▶ **EXERCISE**
Excluding images, repeat the data exactly as given.

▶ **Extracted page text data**

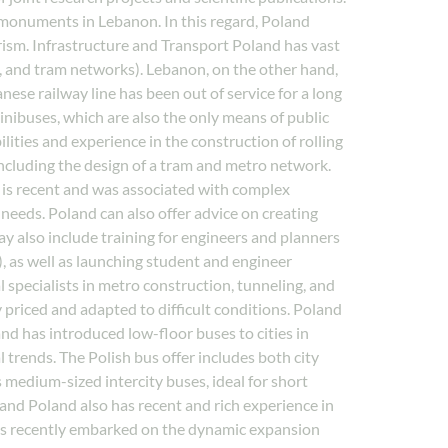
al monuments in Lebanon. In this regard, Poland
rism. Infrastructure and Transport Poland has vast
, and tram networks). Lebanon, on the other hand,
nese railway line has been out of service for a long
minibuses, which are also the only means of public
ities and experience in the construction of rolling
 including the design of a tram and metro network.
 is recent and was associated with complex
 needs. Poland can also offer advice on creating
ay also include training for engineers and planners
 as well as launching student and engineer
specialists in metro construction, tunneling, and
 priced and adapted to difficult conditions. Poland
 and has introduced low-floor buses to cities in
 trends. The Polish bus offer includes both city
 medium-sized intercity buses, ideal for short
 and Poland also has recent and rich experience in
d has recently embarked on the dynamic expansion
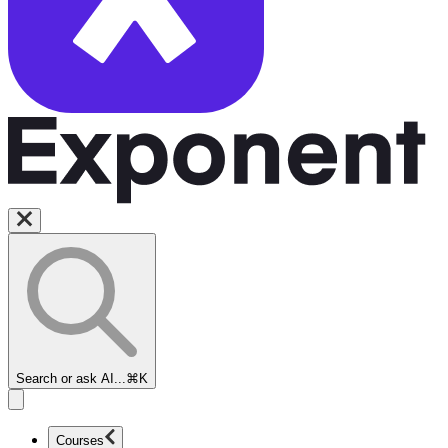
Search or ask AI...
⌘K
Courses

▶ **EXERCISE RESPONSE**
al monuments in Lebanon. In this regard, Poland
rism. Infrastructure and Transport Poland has vast
, and tram networks). Lebanon, on the other hand,
nese railway line has been out of service for a long
minibuses, which are also the only means of public
ities and experience in the construction of rolling
 including the design of a tram and metro network.
 is recent and was associated with complex
 needs. Poland can also offer advice on creating
ay also include training for engineers and planners
 as well as launching student and engineer
specialists in metro construction, tunneling, and
 priced and adapted to difficult conditions. Poland
 and has introduced low-floor buses to cities in
 trends. The Polish bus offer includes both city
 medium-sized intercity buses, ideal for short
 and Poland also has recent and rich experience in
d has recently embarked on the dynamic expansion
Search or ask AI...
⌘K
Courses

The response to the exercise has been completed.